Does anyone know the actual laws on this?
What state was that? In Washington State it’s a cash-only deal. The shops do have ATM’s, so you can use a debit card in a roundabout way. Also, I pay pretty close attention to local news, and I rarely if ever hear of pot-shop robberies. Fake news?
I’ve definitely seen one shop in Seattle accept credit cards. I don’t recall which specific shop it was or how / why they were able to set it up. Maybe some local banks are willing to take the risk?
But the vast majority of shops are absolutely cash-only.
There are some dispensaries in Vegas as well that take credit cards. But on the days leading up to starting recreational sales, the local news kept hammering the point that the dispensaries were all cash-only.
Is it possible that some stores are, ahem, not telling their banks what their actual business is?
More than simply possible. Some of them are very good at hiding it from prying eyes, as well, but most get found out eventually.
I’ve seen several dispensaries in Colorado that take credit cards, and others that are cash only. The charge gets rung up as something fairly generic. Maybe I’ll ask how they handle the credit cards next time I’m in there. I’m kind of curious.
To add to this list, I’ve heard the same about dispensaries (medical) in California being the same way. Some take credit, most do not.
That makes me wonder, if you have a medical marijuana prescription, how is that even handled on insurance not based in-state? Is anything even covered? I’m guessing not, but I thought we have a few medical users here, perhaps they can update.
Here’s a funny thought:
States tax those sales.
Is that state tax revenue considered illegal by the federal government?

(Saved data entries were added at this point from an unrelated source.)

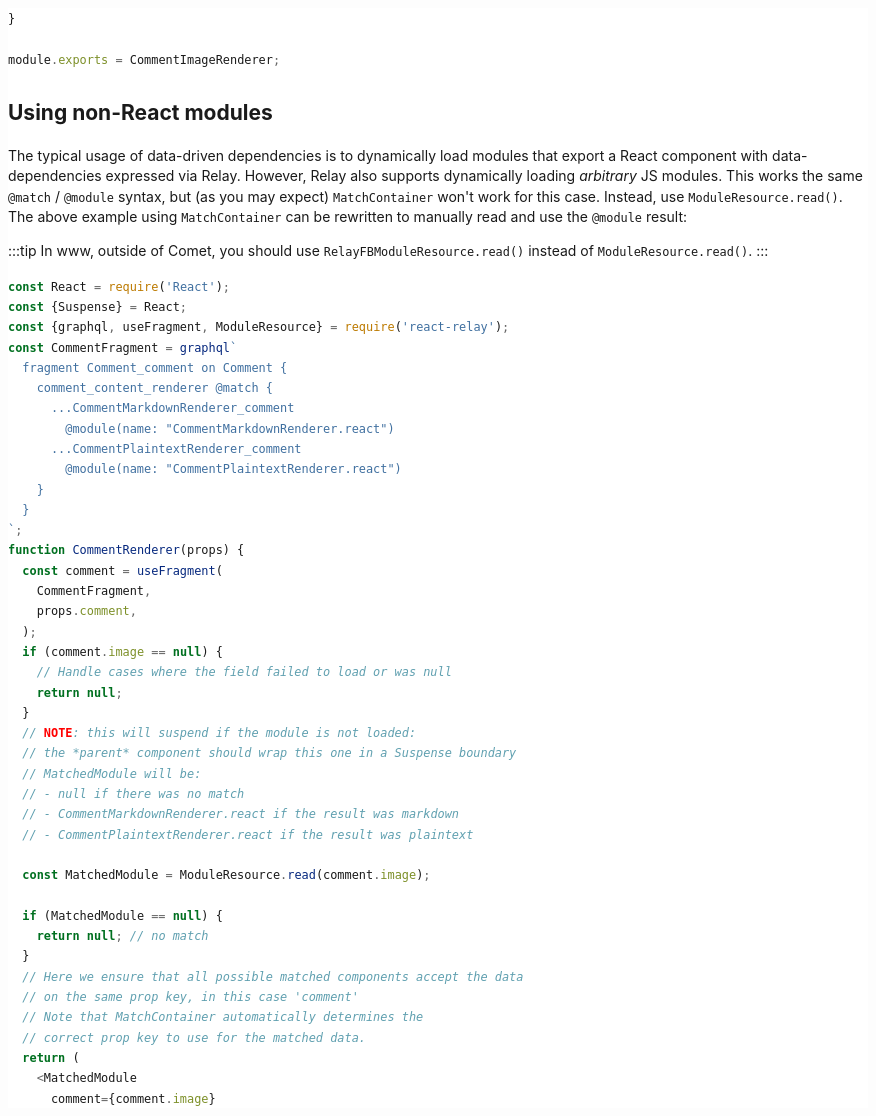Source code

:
 ```js
}

module.exports = CommentImageRenderer;
```

## Using non-React modules

The typical usage of data-driven dependencies is to dynamically load modules that export a React component with data-dependencies expressed via Relay. However, Relay also supports dynamically loading *arbitrary* JS modules. This works the same `@match` / `@module` syntax, but (as you may expect) `MatchContainer` won't work for this case. Instead, use `ModuleResource.read()`. The above example using `MatchContainer` can be rewritten to manually read and use the `@module` result:

<FbInternalOnly>

:::tip
In www, outside of Comet, you should use `RelayFBModuleResource.read()` instead of `ModuleResource.read()`.
:::

</FbInternalOnly>



```js
const React = require('React');
const {Suspense} = React;
const {graphql, useFragment, ModuleResource} = require('react-relay');
const CommentFragment = graphql`
  fragment Comment_comment on Comment {
    comment_content_renderer @match {
      ...CommentMarkdownRenderer_comment
        @module(name: "CommentMarkdownRenderer.react")
      ...CommentPlaintextRenderer_comment
        @module(name: "CommentPlaintextRenderer.react")
    }
  }
`;
function CommentRenderer(props) {
  const comment = useFragment(
    CommentFragment,
    props.comment,
  );
  if (comment.image == null) {
    // Handle cases where the field failed to load or was null
    return null;
  }
  // NOTE: this will suspend if the module is not loaded:
  // the *parent* component should wrap this one in a Suspense boundary
  // MatchedModule will be:
  // - null if there was no match
  // - CommentMarkdownRenderer.react if the result was markdown
  // - CommentPlaintextRenderer.react if the result was plaintext

  const MatchedModule = ModuleResource.read(comment.image);

  if (MatchedModule == null) {
    return null; // no match
  }
  // Here we ensure that all possible matched components accept the data
  // on the same prop key, in this case 'comment'
  // Note that MatchContainer automatically determines the
  // correct prop key to use for the matched data.
  return (
    <MatchedModule
      comment={comment.image}
```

Well we may get to find out, thanks to one Jefferson Beauregard ‘I’m not racist but…’ Sessions.
He hates the devils herbs you see.
Remember the Fed mantra: “Do as I say, not as I do.”
Pretty sure insurance won’t cover it at all. Least that’s how it is in NV, and considering how wildly insurance companies contort themselves to sometimes not even cover fully legal meds, I can’t imagine it’s much different in other states.
I mean, I guess that makes sense in the current legal limbo. But certainly it does not as they move toward isolating different compounds from marijuana and even offering them in pill form for the use thereof.
I saw this pop up for California. So, yay for legalization there. But heaven forbid you illegally grow any, you might have the SWAT team show up, or even be killed. Meanwhile, you could grow your own tobacco in every state, and it kills more people and causes more health issues. No permit or license needed, and no regulations on the sale of it.
Insurance, AFAIK, does not cover medical marijuana. After all, the insurance companies aren’t getting kickbacks from the growers like they do from the pharmaceutical companies. Getting the traditional medication your doctor prescribed, and not some alternative that the insurer makes more money off of, is hard enough.
Conservatives hate it because they equate smoking weed with liberalism. Those long-haired hippies were pot smokers, after all! Didn’t you see Easy Rider!
Sure, plenty of good people like a toke now and then, but they are responsible about it and keep it on the down low, like they keep other things on the down low. Legalizing it is opening the gates to Sodom and Gomorrah!
Don’t forget people of color. In his own mind pot smoking is closely linked to black people.